-- Given problem --
Please find each line in the listing below that contains the string "instrument", and copy those lines out in full.

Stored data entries
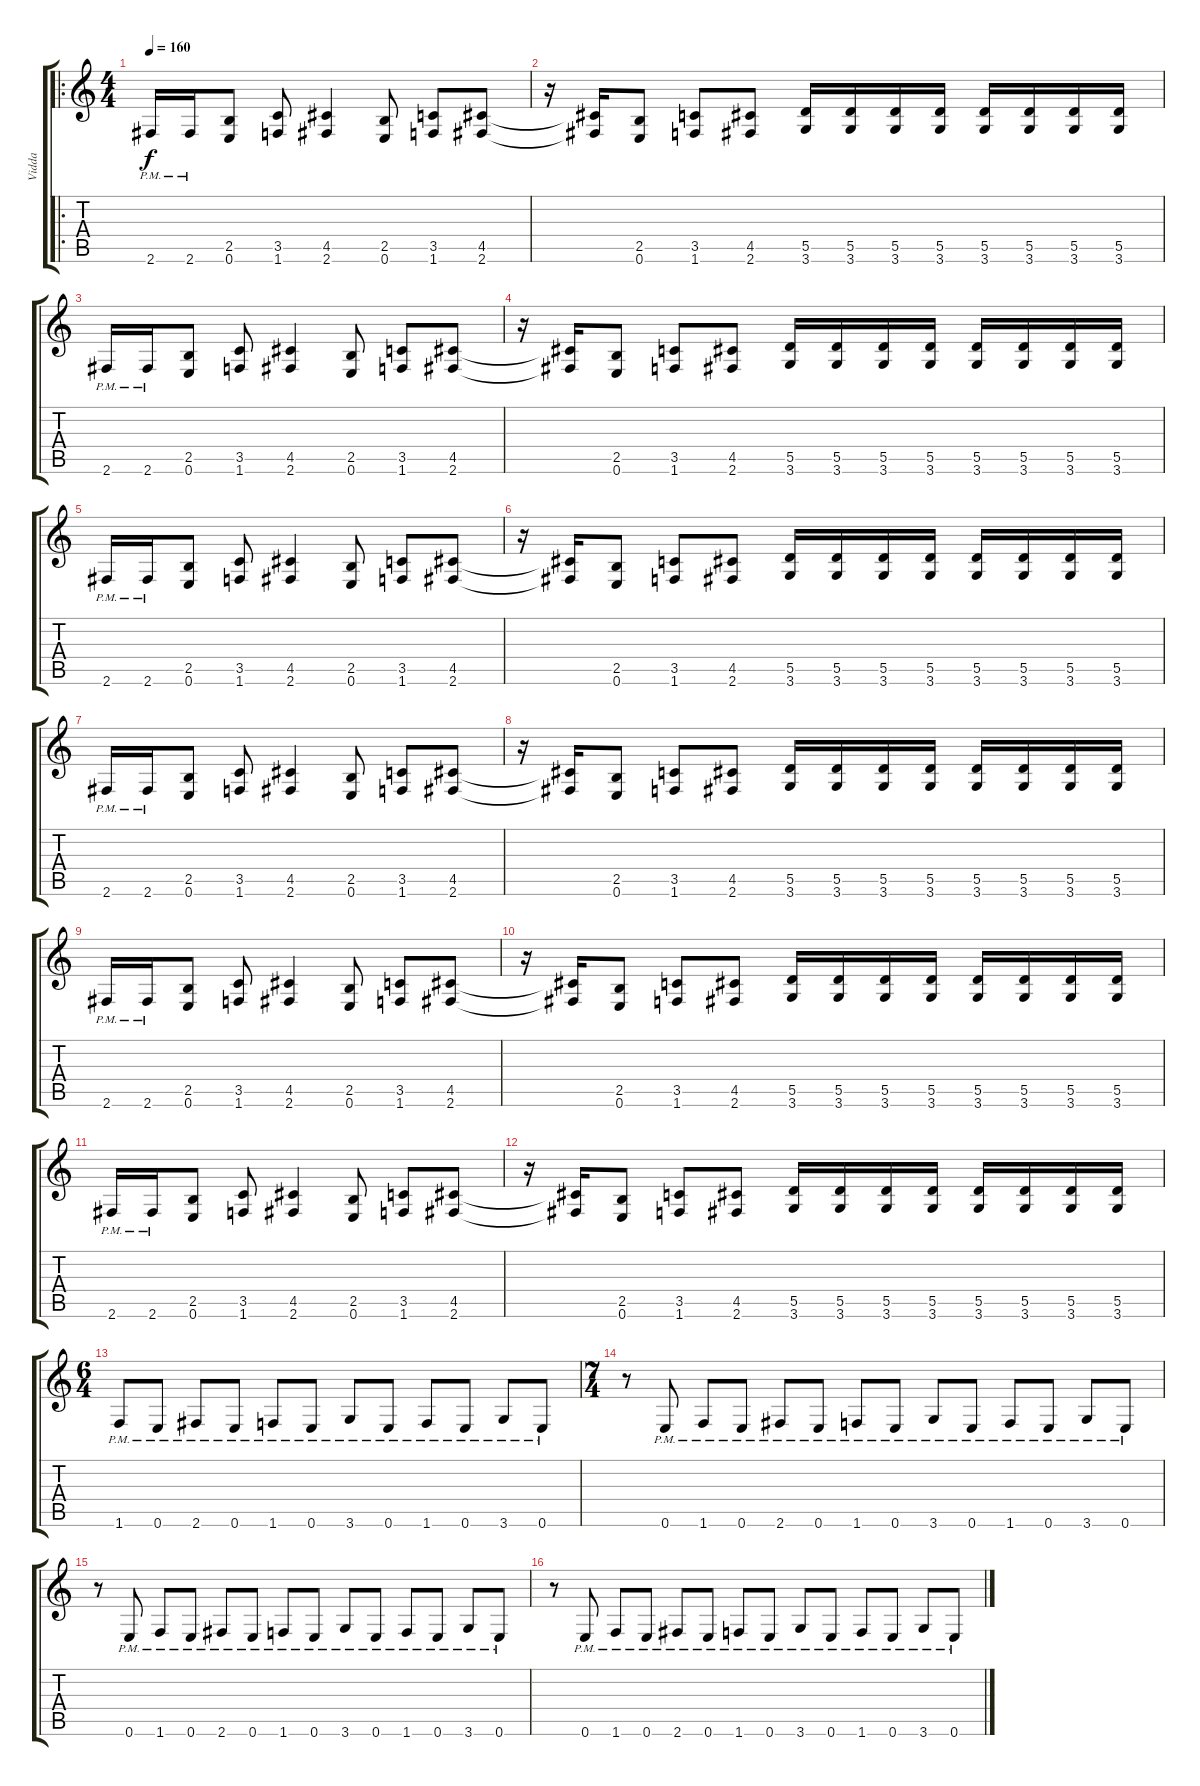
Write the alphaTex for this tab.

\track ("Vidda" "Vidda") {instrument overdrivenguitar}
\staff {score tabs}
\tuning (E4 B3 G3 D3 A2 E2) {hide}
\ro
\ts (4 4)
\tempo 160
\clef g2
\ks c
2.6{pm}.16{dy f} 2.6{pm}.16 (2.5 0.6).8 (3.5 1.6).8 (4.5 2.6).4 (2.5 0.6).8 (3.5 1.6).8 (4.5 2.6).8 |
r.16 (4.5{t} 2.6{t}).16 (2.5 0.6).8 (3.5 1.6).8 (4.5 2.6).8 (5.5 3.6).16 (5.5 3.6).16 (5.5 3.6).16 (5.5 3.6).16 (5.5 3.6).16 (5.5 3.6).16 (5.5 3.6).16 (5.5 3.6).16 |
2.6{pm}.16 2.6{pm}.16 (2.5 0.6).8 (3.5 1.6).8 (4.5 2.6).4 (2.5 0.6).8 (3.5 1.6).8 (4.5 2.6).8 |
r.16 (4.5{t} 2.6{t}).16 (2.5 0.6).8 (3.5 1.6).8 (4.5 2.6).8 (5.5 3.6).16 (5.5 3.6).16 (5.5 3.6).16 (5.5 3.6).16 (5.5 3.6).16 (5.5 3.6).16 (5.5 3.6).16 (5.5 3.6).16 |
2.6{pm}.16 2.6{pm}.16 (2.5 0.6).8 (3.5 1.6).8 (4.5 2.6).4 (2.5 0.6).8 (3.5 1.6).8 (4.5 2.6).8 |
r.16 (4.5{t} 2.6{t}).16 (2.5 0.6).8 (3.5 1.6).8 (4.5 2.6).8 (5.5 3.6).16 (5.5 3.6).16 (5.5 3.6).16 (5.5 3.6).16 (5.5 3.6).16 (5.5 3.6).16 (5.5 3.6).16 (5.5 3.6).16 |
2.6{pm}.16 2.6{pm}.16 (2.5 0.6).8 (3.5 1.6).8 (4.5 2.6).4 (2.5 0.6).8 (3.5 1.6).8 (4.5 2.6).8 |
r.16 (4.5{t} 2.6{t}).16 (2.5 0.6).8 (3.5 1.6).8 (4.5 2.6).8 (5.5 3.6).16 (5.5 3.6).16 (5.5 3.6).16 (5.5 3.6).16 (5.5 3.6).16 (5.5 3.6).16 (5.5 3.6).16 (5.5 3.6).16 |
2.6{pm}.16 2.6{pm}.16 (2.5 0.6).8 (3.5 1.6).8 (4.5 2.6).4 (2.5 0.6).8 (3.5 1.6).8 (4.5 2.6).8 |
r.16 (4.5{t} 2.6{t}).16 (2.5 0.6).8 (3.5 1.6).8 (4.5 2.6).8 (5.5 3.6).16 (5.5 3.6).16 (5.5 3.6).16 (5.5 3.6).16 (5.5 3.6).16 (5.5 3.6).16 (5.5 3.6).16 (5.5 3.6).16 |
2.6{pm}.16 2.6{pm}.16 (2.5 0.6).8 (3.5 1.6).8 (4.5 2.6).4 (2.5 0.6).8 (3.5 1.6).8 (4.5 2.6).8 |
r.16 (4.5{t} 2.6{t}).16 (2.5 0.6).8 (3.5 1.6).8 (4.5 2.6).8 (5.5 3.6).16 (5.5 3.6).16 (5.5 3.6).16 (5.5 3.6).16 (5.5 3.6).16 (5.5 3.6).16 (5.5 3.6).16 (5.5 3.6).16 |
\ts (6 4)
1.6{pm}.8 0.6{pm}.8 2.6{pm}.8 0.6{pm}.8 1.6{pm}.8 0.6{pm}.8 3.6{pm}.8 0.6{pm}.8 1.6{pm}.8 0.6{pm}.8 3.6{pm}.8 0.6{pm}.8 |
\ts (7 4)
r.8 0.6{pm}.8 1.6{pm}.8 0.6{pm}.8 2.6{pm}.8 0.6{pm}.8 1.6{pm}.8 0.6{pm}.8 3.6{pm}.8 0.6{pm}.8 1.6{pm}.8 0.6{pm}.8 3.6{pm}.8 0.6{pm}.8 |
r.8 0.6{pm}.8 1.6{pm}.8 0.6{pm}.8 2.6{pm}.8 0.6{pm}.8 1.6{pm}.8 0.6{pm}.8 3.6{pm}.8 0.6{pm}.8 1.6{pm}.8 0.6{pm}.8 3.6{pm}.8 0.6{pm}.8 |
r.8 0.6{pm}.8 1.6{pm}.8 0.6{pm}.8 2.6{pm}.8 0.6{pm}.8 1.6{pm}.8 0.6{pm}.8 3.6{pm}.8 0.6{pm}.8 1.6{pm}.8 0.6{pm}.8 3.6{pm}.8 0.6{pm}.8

-- Exercise response --
\track ("Vidda" "Vidda") {instrument overdrivenguitar}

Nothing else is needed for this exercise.